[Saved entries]
= Beginning of Section =

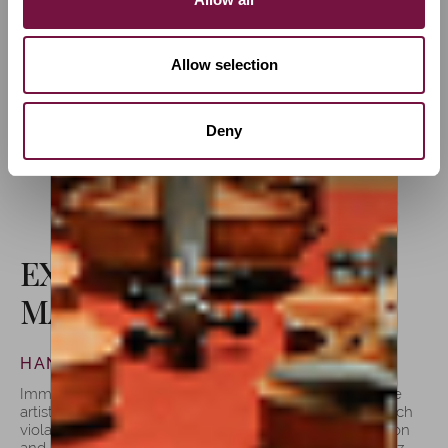
traditional Italian school, made in the
inspiring surroundings of Cremona.
Allow selection
Deny
FINE INSTRUMENTS
EXPLORING THE
MASTERPIECES
HANDCRAFTED VIOLAS BY LUIZ AMORIM
Immerse yourself in a gallery of violas that embody the
artistry and passion of Luiz Amorim’s craftsmanship. Each
viola tells a unique story, a harmonious blend of tradition
and innovation. With meticulous attention to detail, Luiz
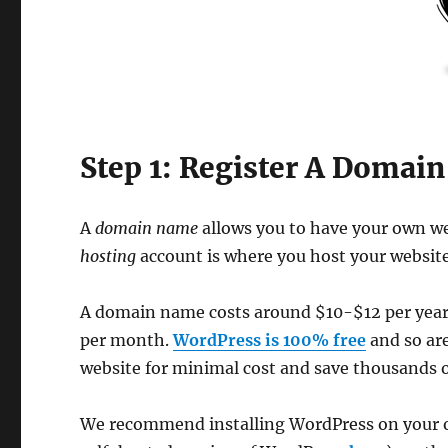
Step 1: Register A Domai
A
domain name
allows you to have your own w
hosting
account is where you host your website 
A domain name costs around $10-$12 per year a
per month.
WordPress is 100% free
and so are
website for minimal cost and save thousands 
We recommend installing WordPress on your 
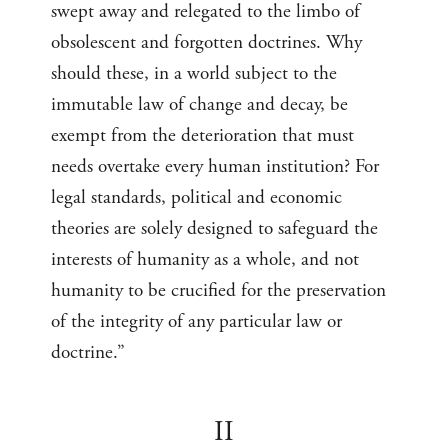
swept away and relegated to the limbo of
obsolescent and forgotten doctrines. Why
should these, in a world subject to the
immutable law of change and decay, be
exempt from the deterioration that must
needs overtake every human institution? For
legal standards, political and economic
theories are solely designed to safeguard the
interests of humanity as a whole, and not
humanity to be crucified for the preservation
of the integrity of any particular law or
doctrine.”
II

= End of Section =

**WHAT YOU SHOULD DO**
Each line of the data that includes "website" should be copied.

**WORKED SOLUTION**
account is where you host your website 
website for minimal cost and save thousands 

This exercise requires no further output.